How many lines in the entries below contain the word "chart"? Reply with the number alone.

(Stored dataset items)
+ + + +
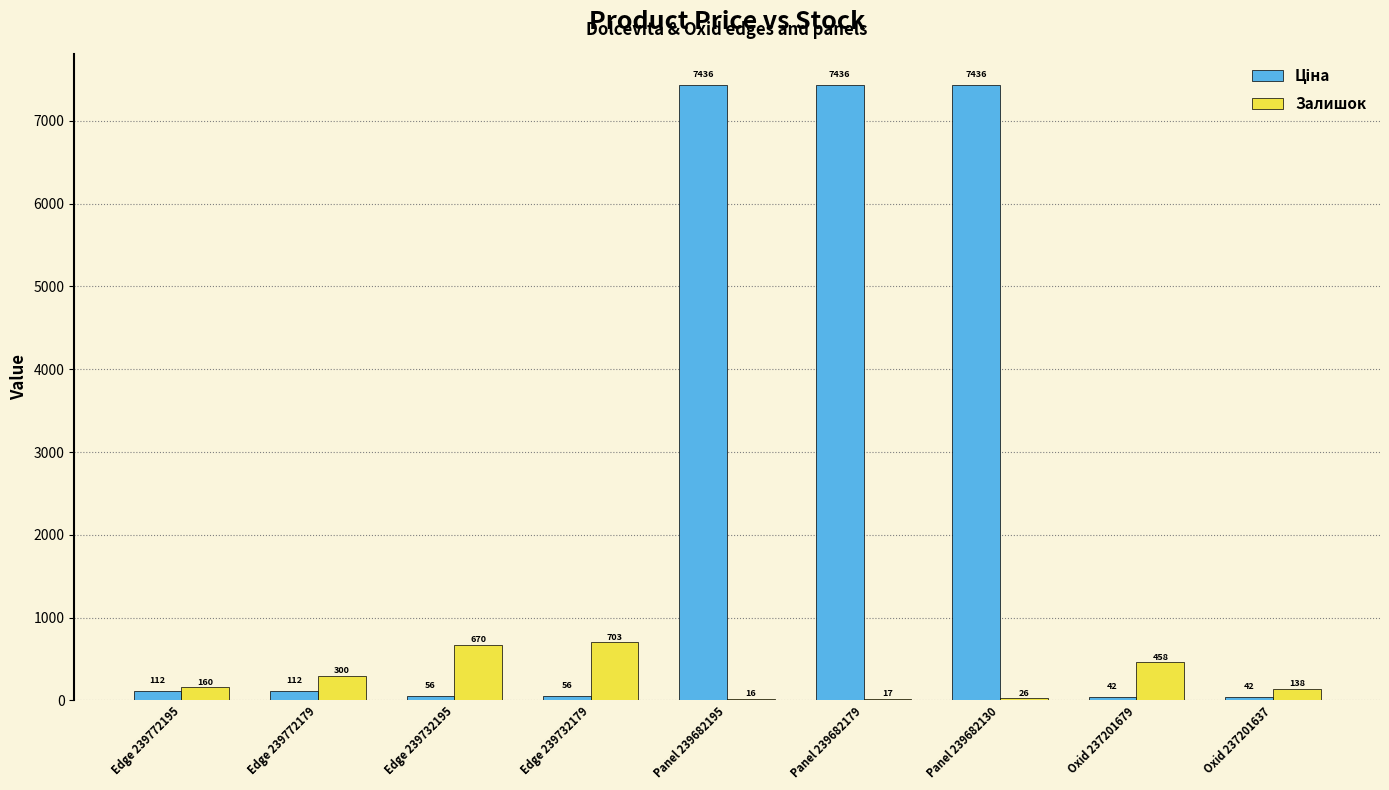

Does the chart contain stacked bars?

No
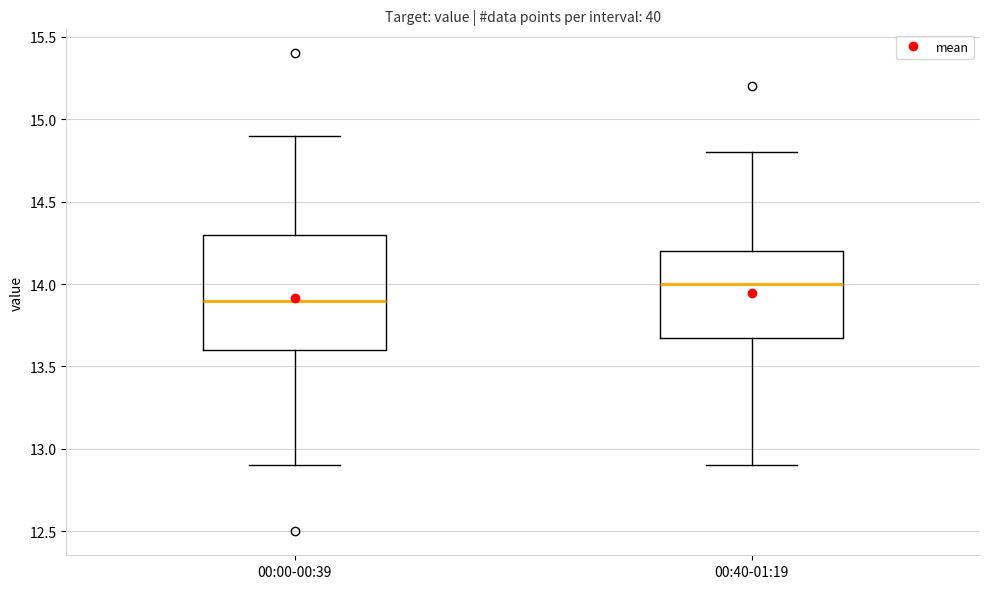

Reading left to right, read every box against the y-axis: the position of its median line, the range the box covers, and the ends of its whiskers. The values are not printed on the chart, so give them approximately, as read against the axis.

00:00-00:39: median 13.9, box 13.6 to 14.3, whiskers 12.9 to 14.9
00:40-01:19: median 14.0, box 13.7 to 14.2, whiskers 12.9 to 14.8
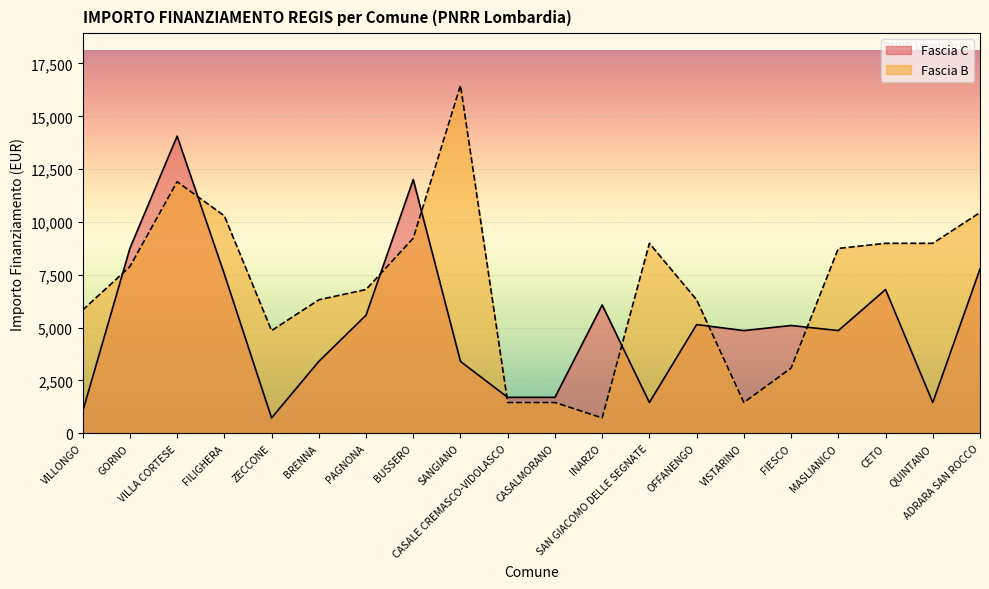

Which category has the highest value across all series?

SANGIANO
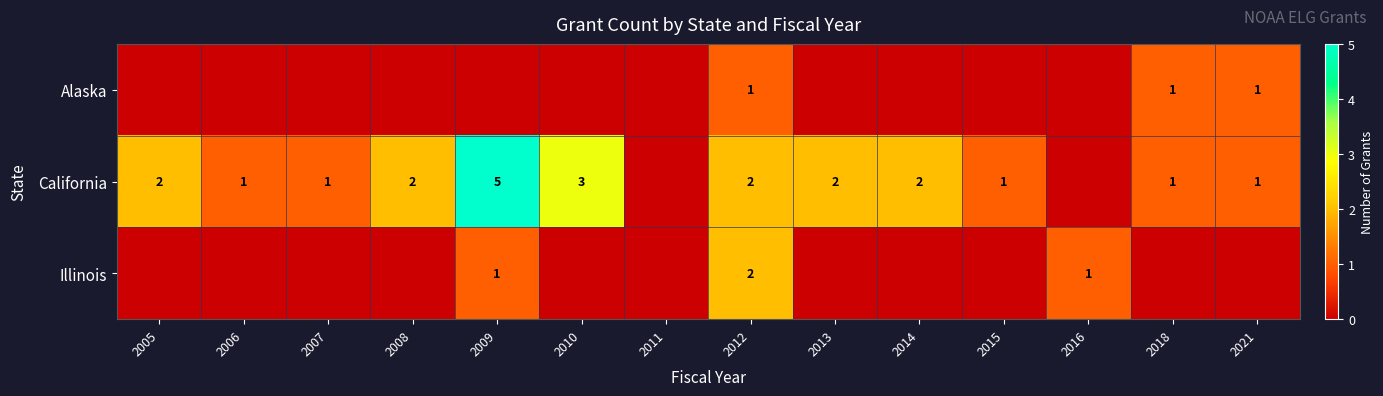

Is it true that Illinois equals 2 at 2009?

False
+ + + +
» **ANSWER SPACE**
2